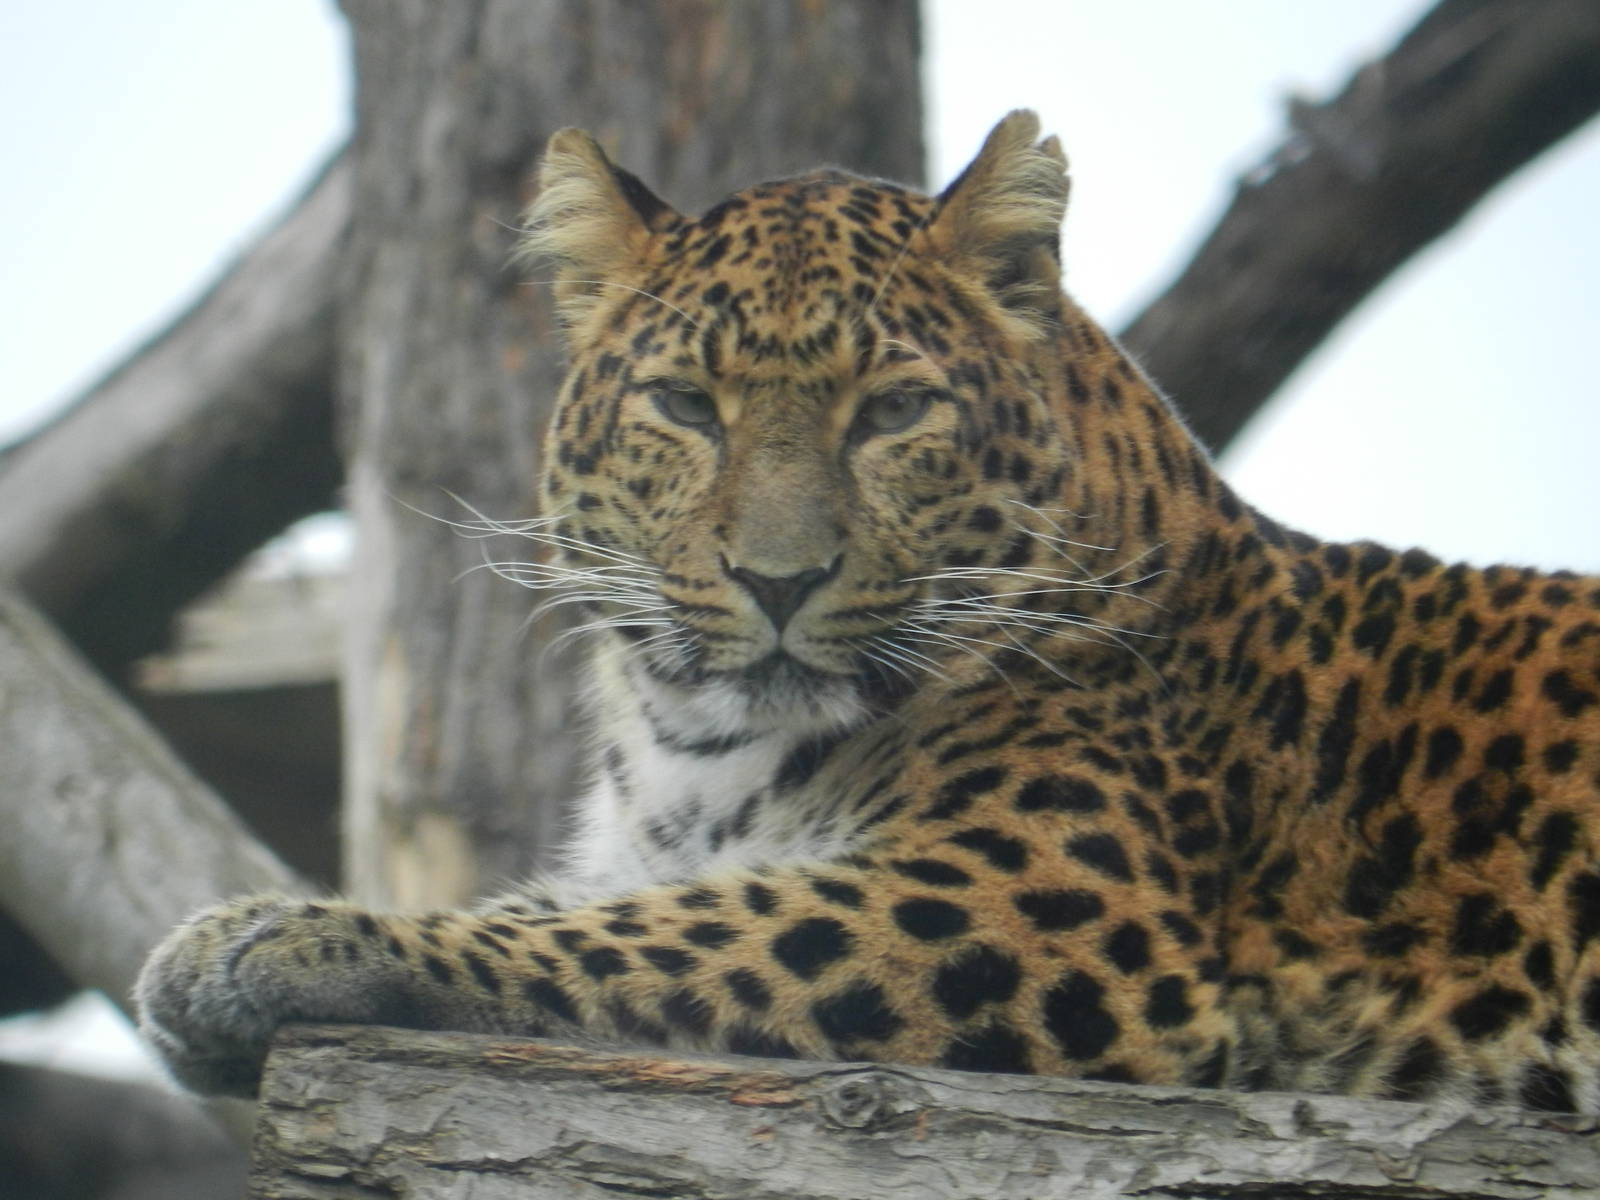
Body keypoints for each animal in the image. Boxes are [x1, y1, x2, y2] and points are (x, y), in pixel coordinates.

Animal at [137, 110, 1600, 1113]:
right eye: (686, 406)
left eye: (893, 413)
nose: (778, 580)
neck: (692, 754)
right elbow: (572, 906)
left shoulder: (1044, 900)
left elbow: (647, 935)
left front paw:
⁂
## EXERCISE PROMPT
Give the entries above again word for word, without the pictures.

## ANSWER
Body keypoints for each animal in the image. Boxes are [x1, y1, x2, y2] and points are (x, y), in pixel coordinates.

Animal at [137, 110, 1600, 1113]:
right eye: (686, 406)
left eye: (893, 413)
nose: (778, 580)
neck: (692, 754)
right elbow: (572, 906)
left shoulder: (1044, 900)
left elbow: (647, 935)
left front paw:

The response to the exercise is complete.